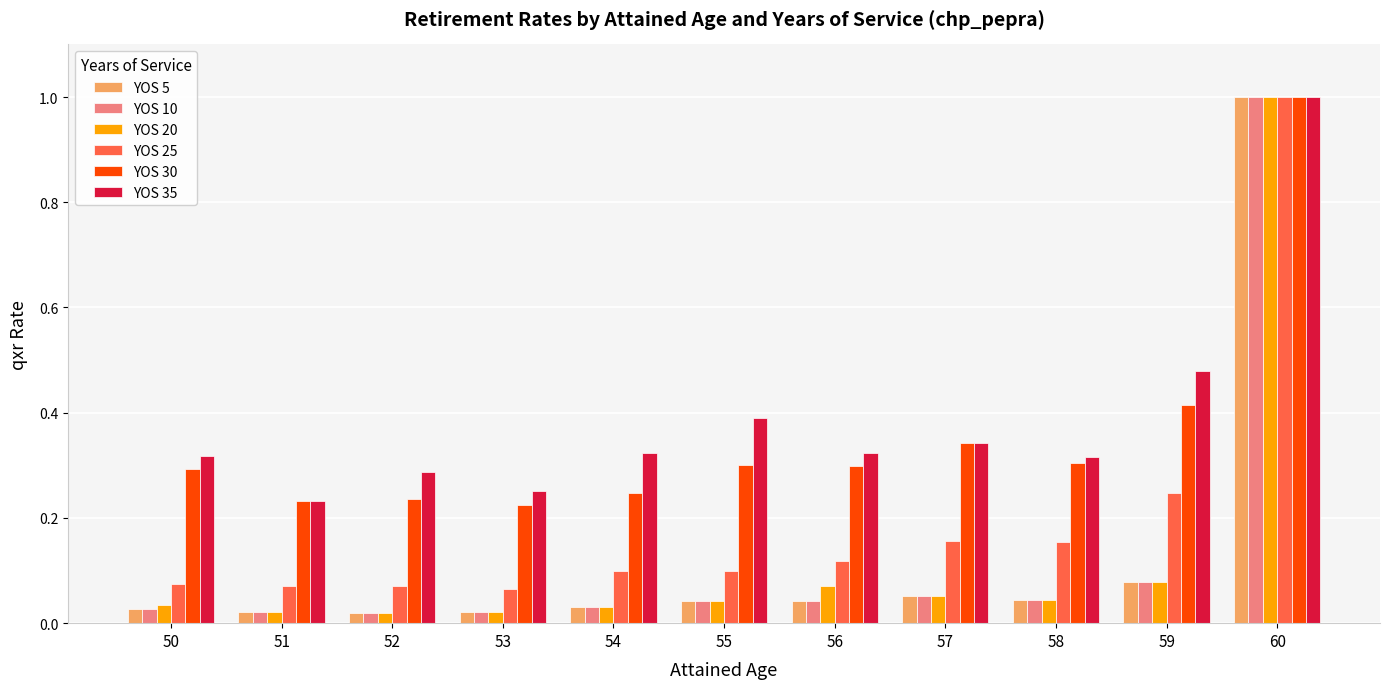

What are all the series names shown in the legend?

YOS 5, YOS 10, YOS 20, YOS 25, YOS 30, YOS 35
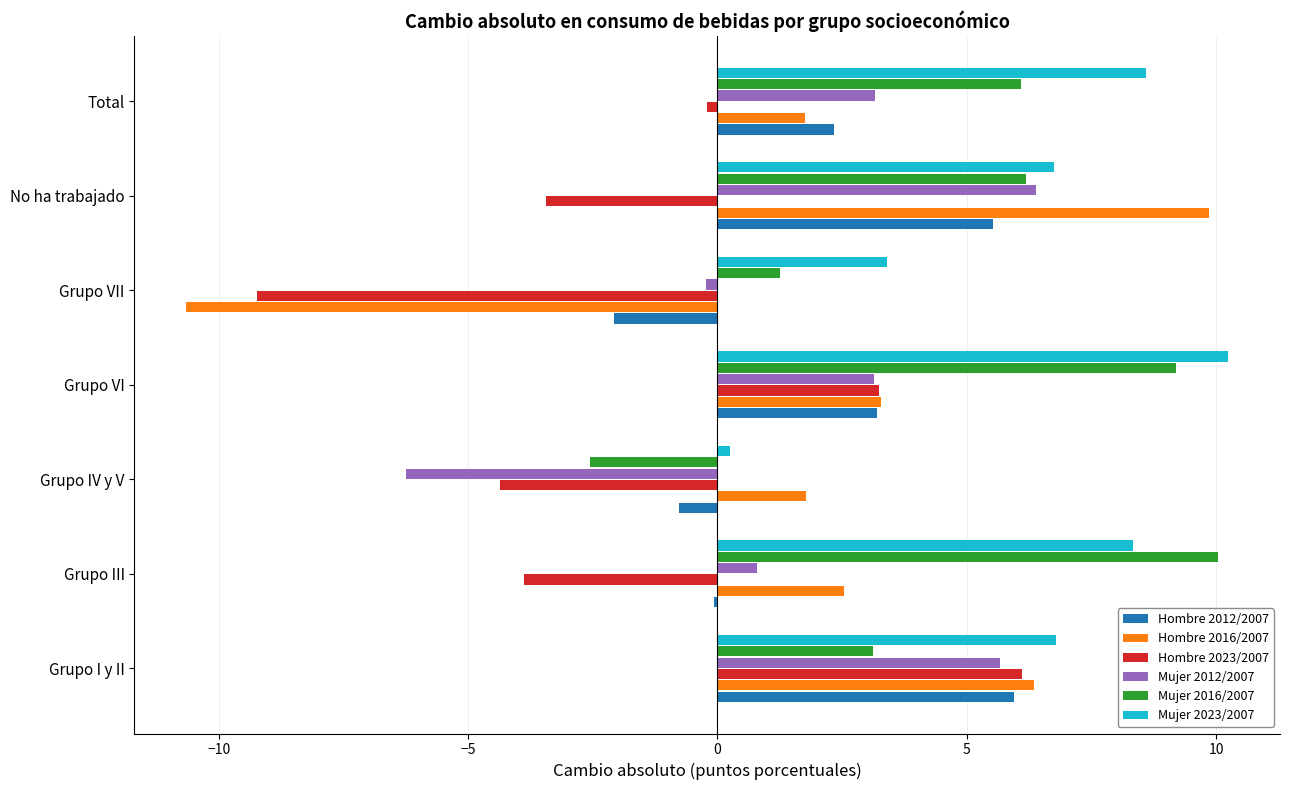

What is the lowest value of the Mujer 2016/2007 series?

-2.5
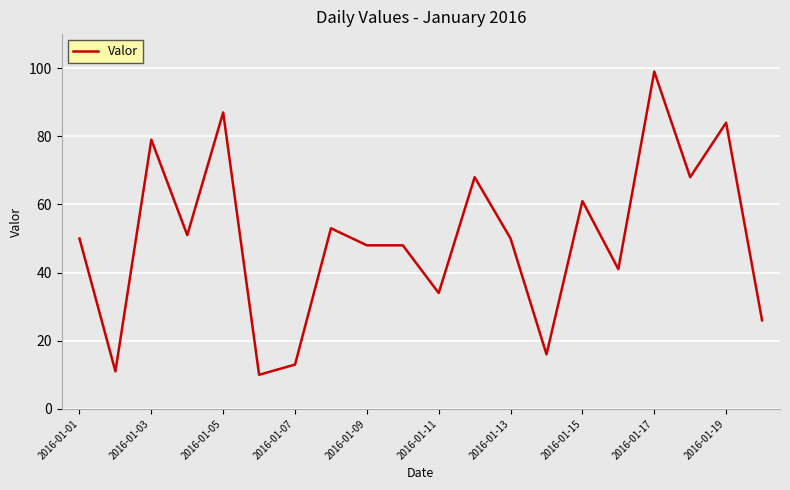

What is the difference between the maximum and minimum values?

89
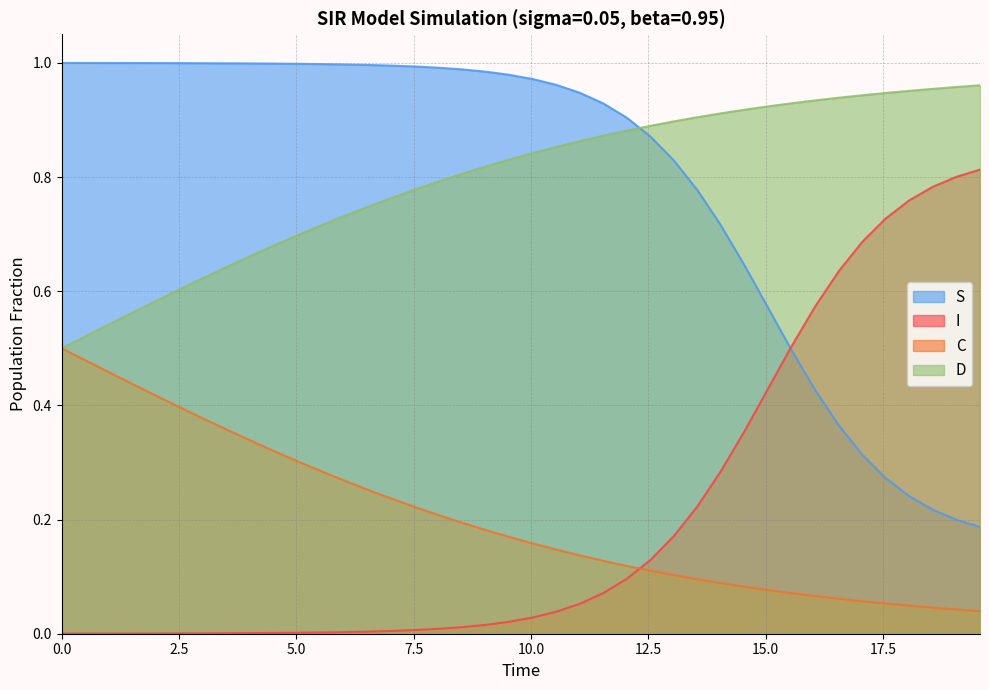

What is the highest value of the D series?

1.0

####

WORK TASK:
Reproduce the records from the line with "What is the lowest" up to and including the last line of the records, and omit the pictures from your copy.

WRITTEN ANSWER:
What is the lowest value of the Mujer 2016/2007 series?

-2.5

What is the difference between the maximum and minimum values?

89

What is the highest value of the D series?

1.0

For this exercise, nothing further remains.